Their path reveals three elements that don’t just coexist—they form a reinforcing system:
Solve genuinely universal pain. “Nobody likes reading contracts” is brutally simple, but that simplicity makes it powerful. Everyone in construction recognises documentation overload. The opportunity comes from solving problems the industry created for itself, where attempted solutions compounded into new problems.
Leverage domain expertise at every level. Having people who did the actual work shapes product decisions, quality standards, trust-building strategies, and expansion priorities. It’s the instincts and judgment from repeated exposure to real problems. This expertise prevents the creation of features nobody needs and helps articulate problems in ways that resonate because you’ve lived them.
Build trust through transparency and human amplification. In an industry burned by bad technology, now facing AI scepticism layered on software fatigue, trust must be earned through radical transparency, positioning AI as amplification rather than replacement, obsessive quality assurance, and relationship-building that acknowledges legitimate anxieties.

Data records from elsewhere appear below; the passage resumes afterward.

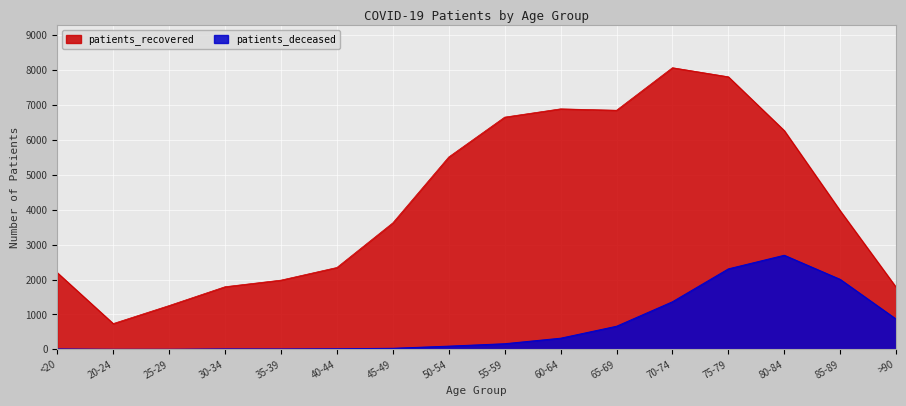

The value of patients_deceased at >90 is 867. True or false?

True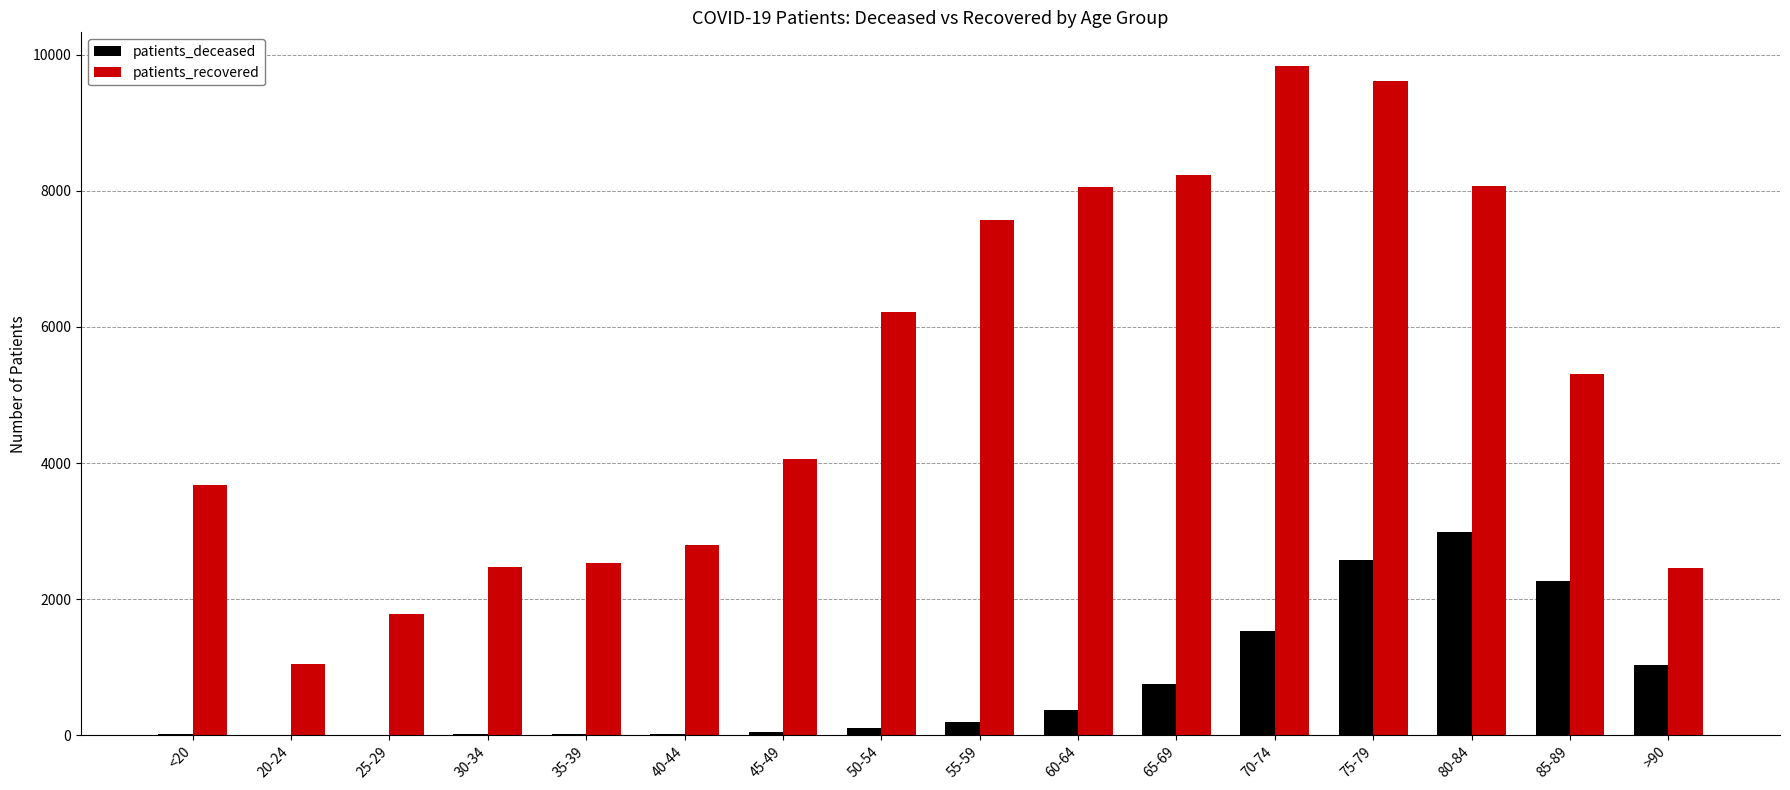

Which category has the highest value in the patients_deceased series?

80-84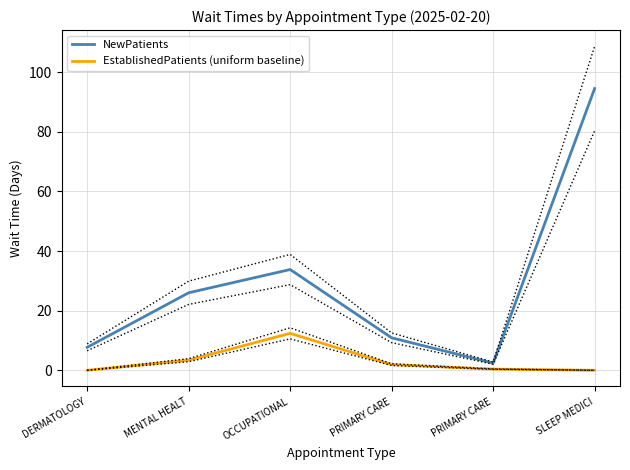

Where is NewPatients nearest to the value 48?

OCCUPATIONAL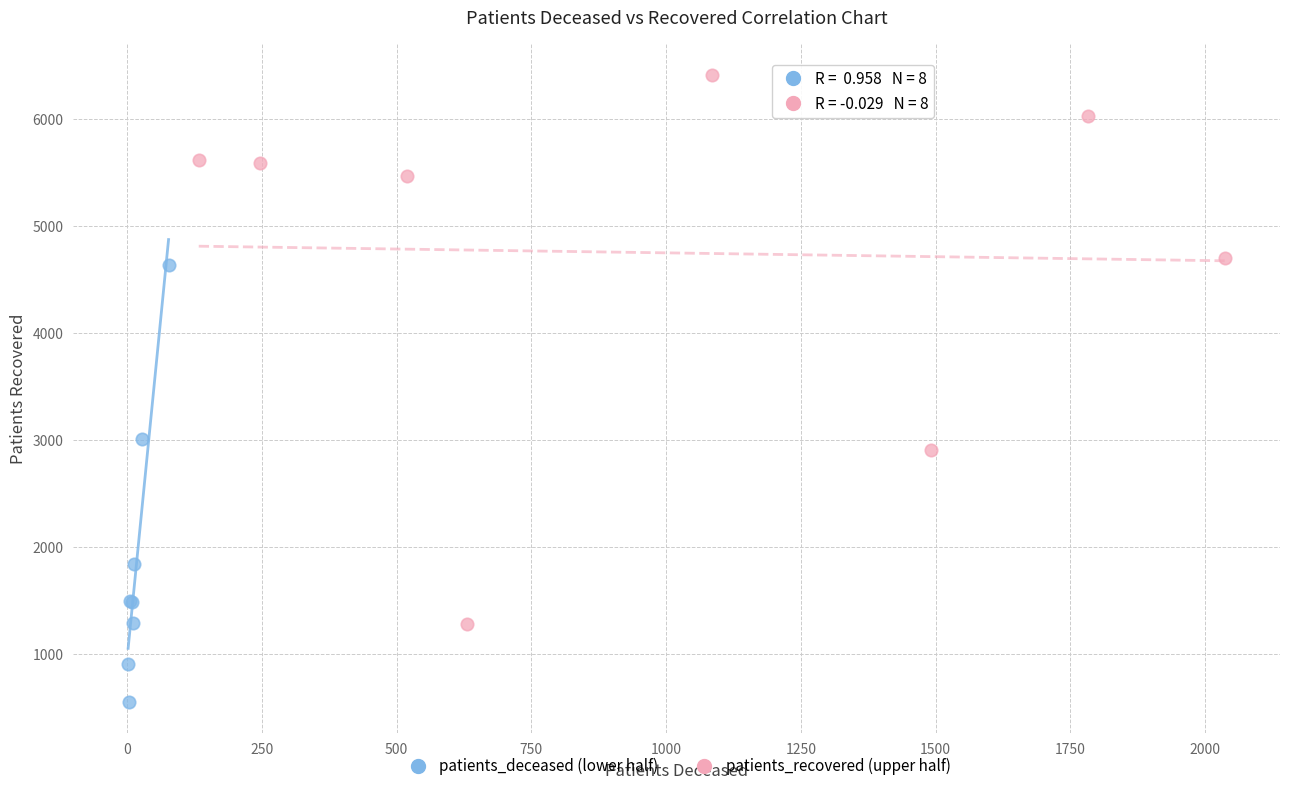

Which series contains the highest Y value?

patients_recovered (upper half)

Universal pain attracts practitioners who have lived it, giving Document Crunch the domain expertise to build solutions that genuinely work. Working solutions build trust in a sceptical market, generating customer stories that educate the entire team about construction’s realities. An educated team builds better products, which solve adjacent pain points, attracting more domain experts who recognise problems worth solving. This cycle explains why Document Crunch succeeds; they built a system where domain knowledge, customer trust, and product excellence compound rather than compete.